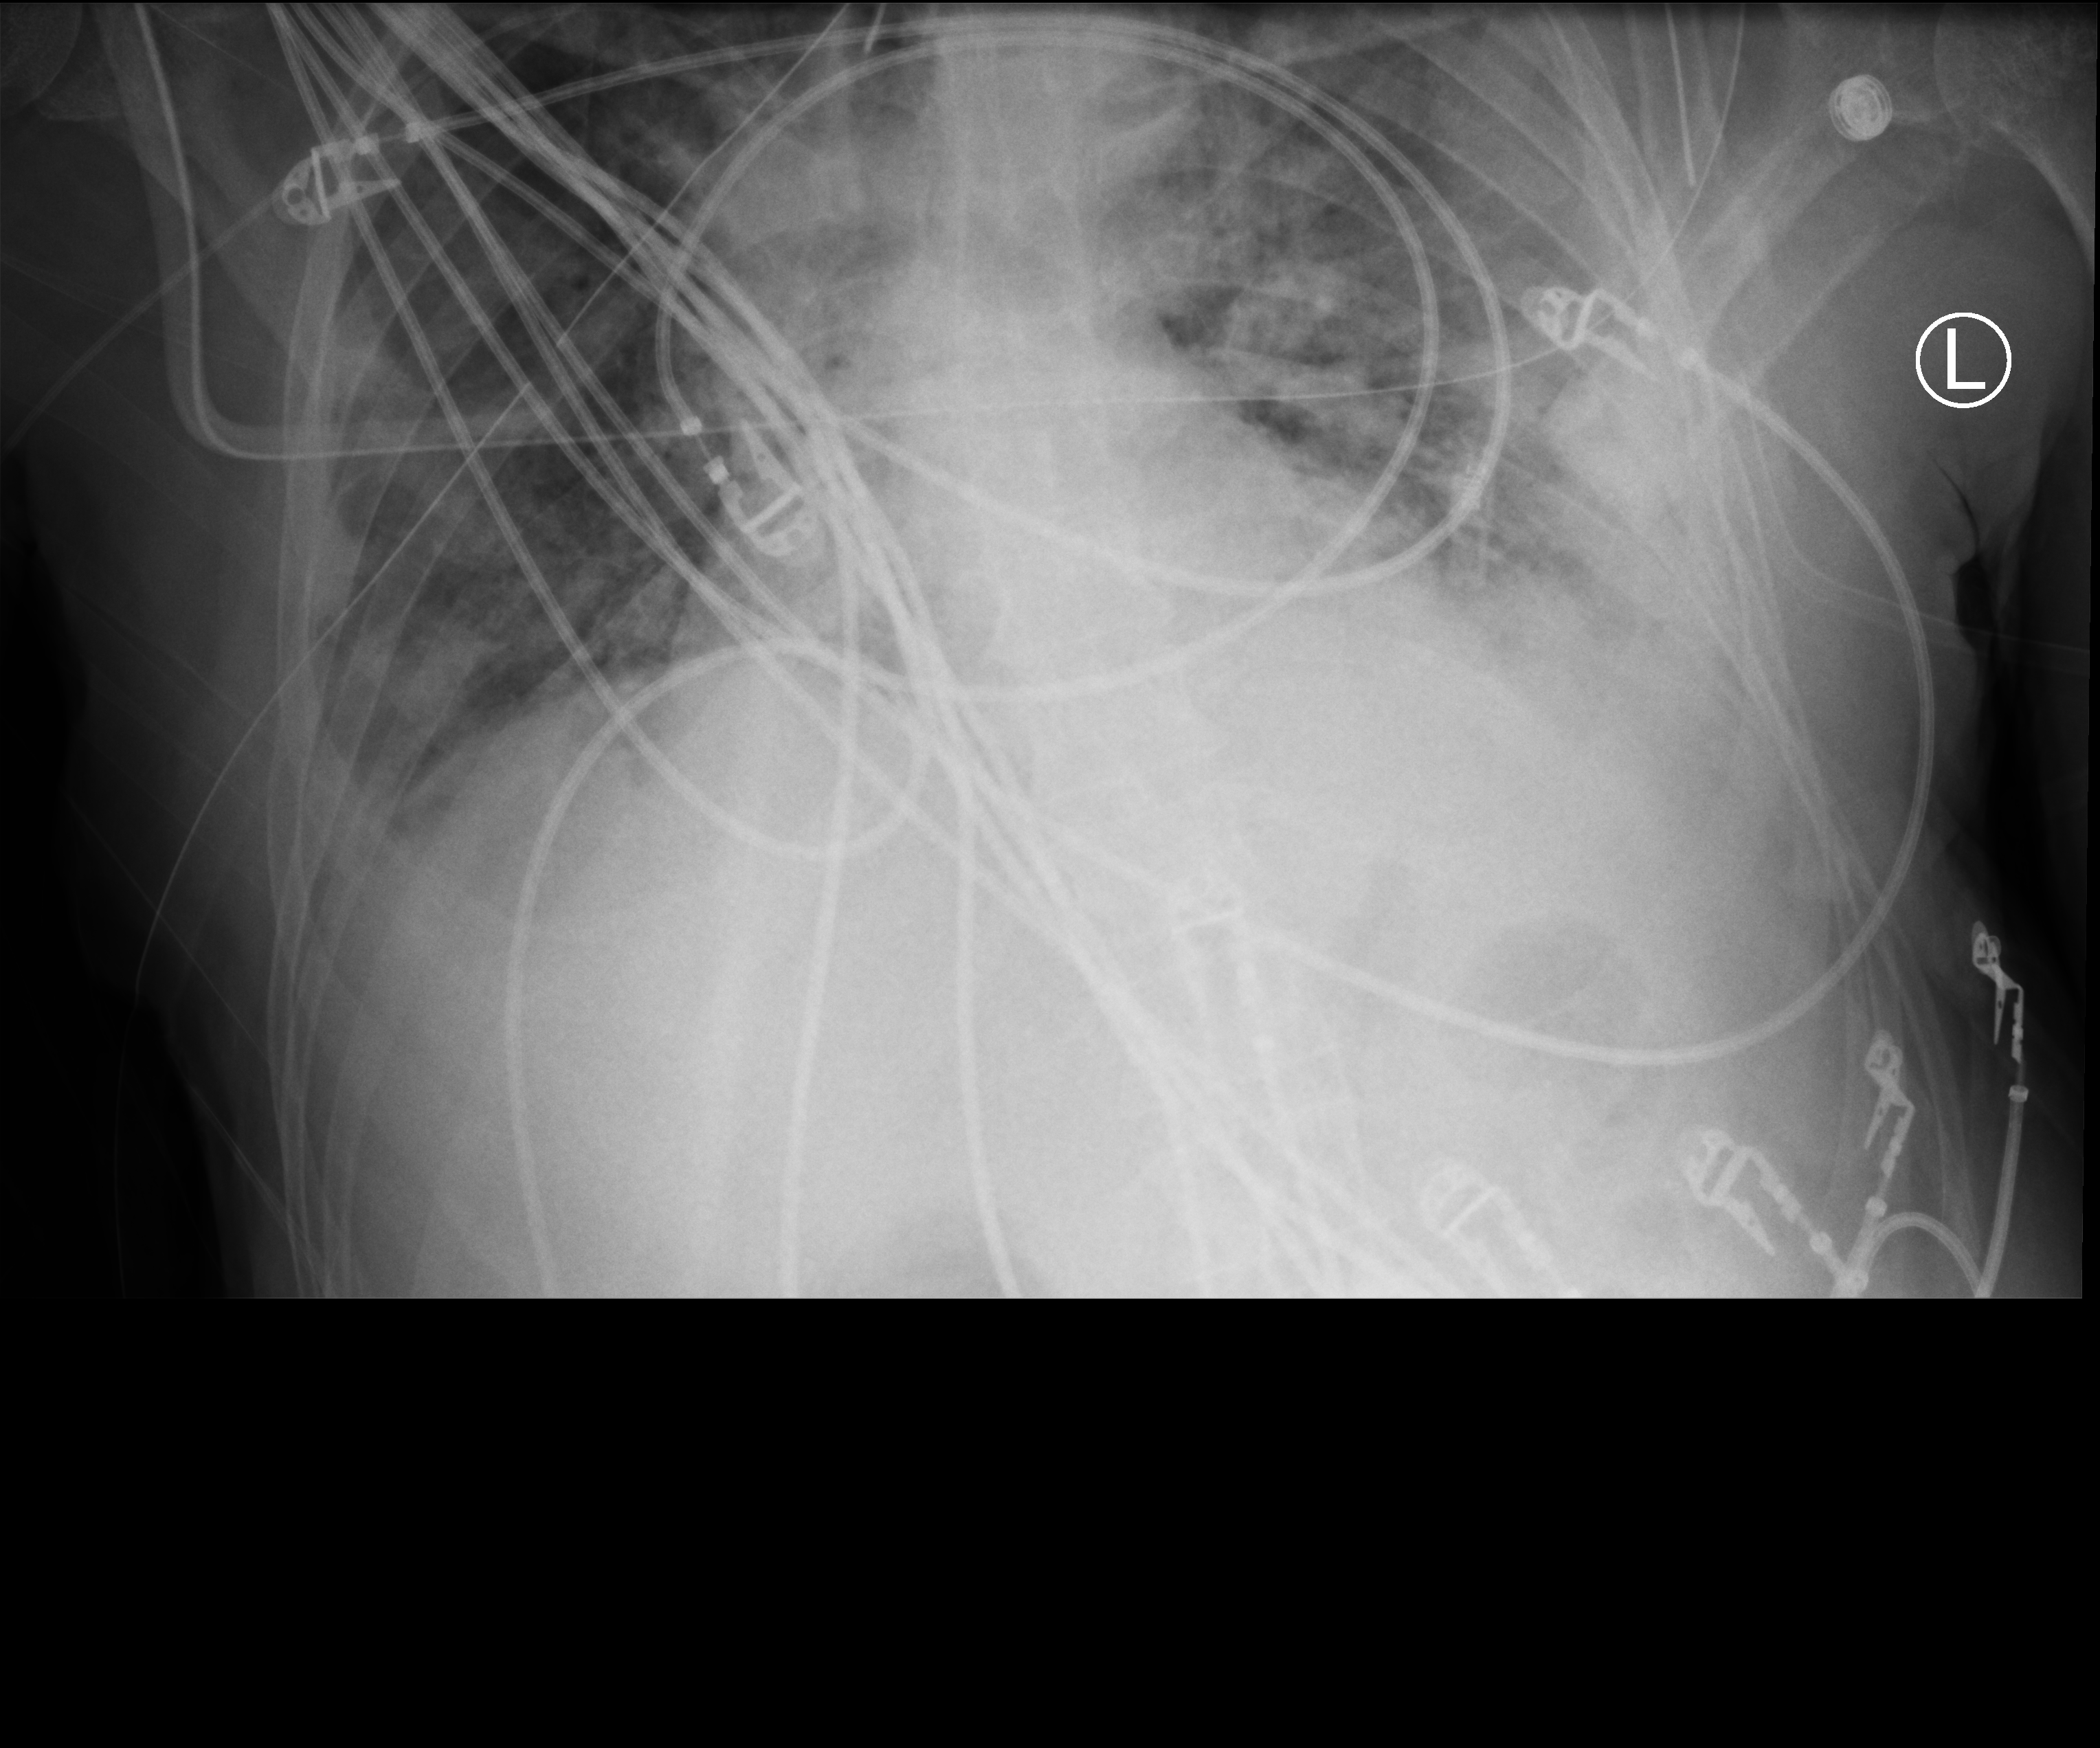
Chest X-ray (portable); anteroposterior (AP) projection. Male patient hospitalised with COVID-19, age 18–59 years.
Hospital-stay facts (about this admission, not read from this image; timing relative to this image not recorded): admitted to intensive care during this hospital stay: yes.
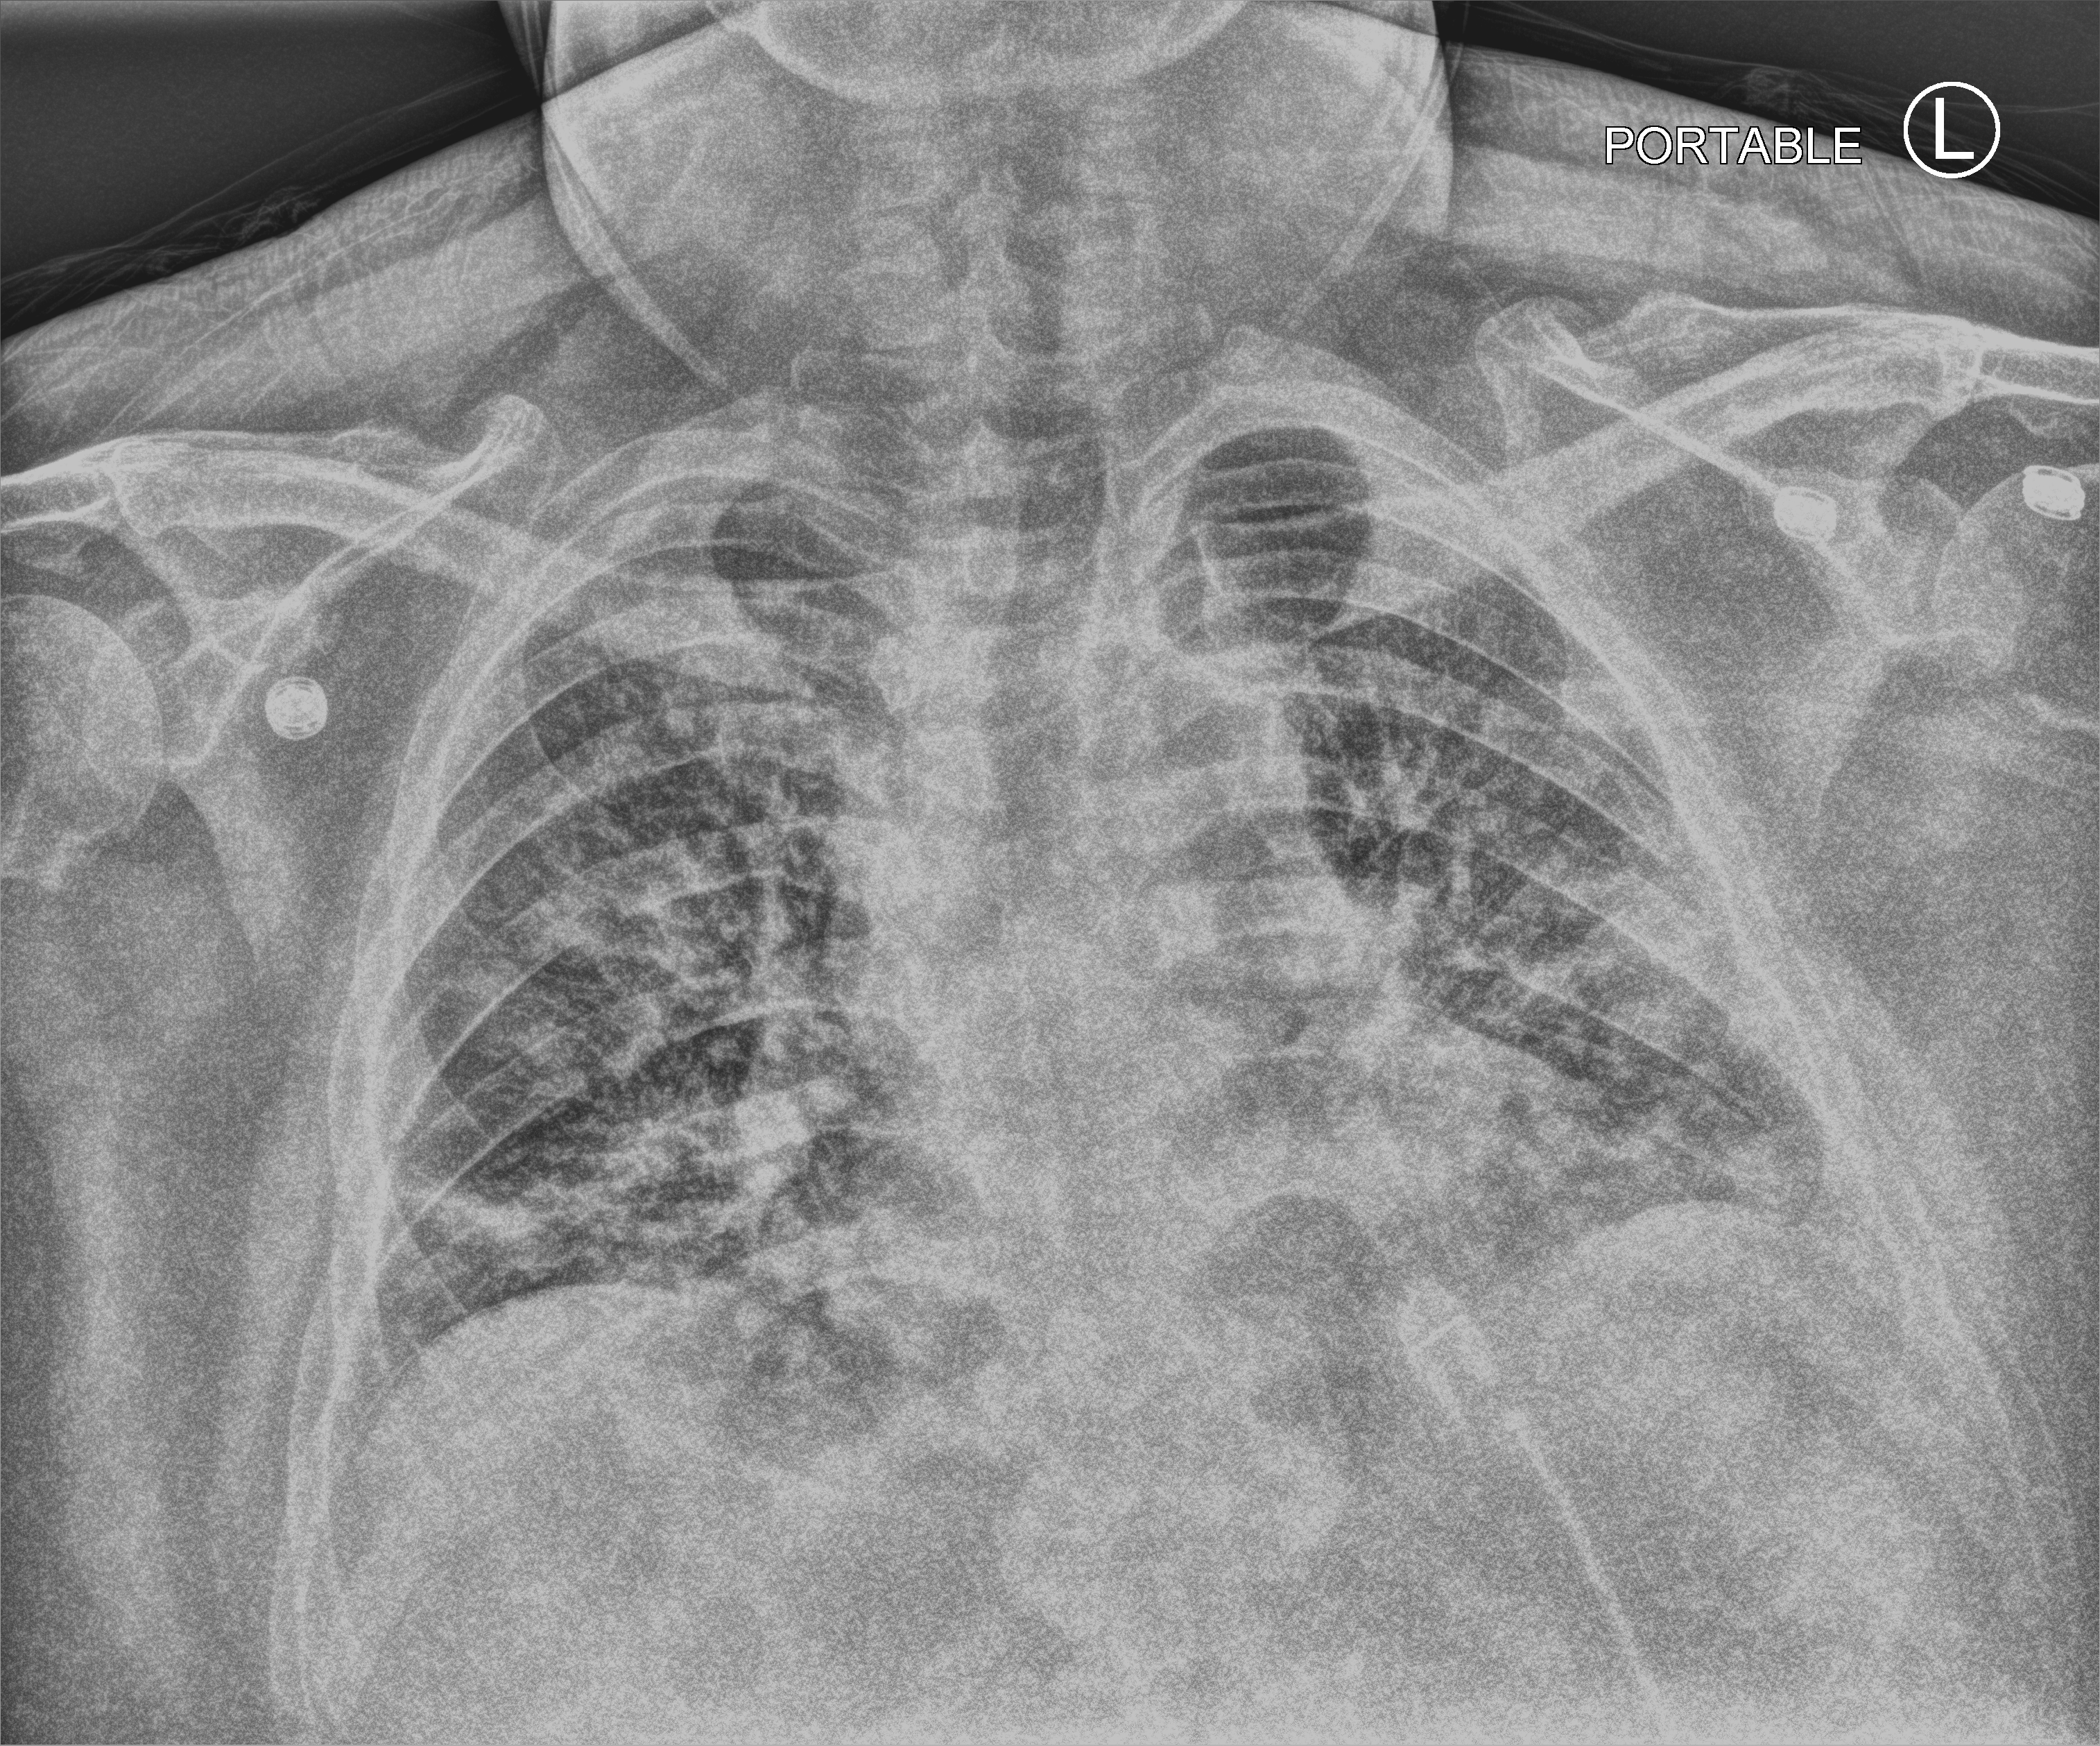
Bedside chest radiograph (computed radiography). Male patient hospitalised with COVID-19, age 18–59 years.
Admission-level facts for this patient (not findings on this image; timing relative to this image not recorded): length of hospital stay: 25 days; COPD (admission record): no.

-.-.-

## What this task involves
Print the material again word for word. Please drop every picture.

## Output below
Chest X-ray (portable); anteroposterior (AP) projection. Male patient hospitalised with COVID-19, age 18–59 years.
Hospital-stay facts (about this admission, not read from this image; timing relative to this image not recorded): admitted to intensive care during this hospital stay: yes.
Bedside chest radiograph (computed radiography). Male patient hospitalised with COVID-19, age 18–59 years.
Admission-level facts for this patient (not findings on this image; timing relative to this image not recorded): length of hospital stay: 25 days; COPD (admission record): no.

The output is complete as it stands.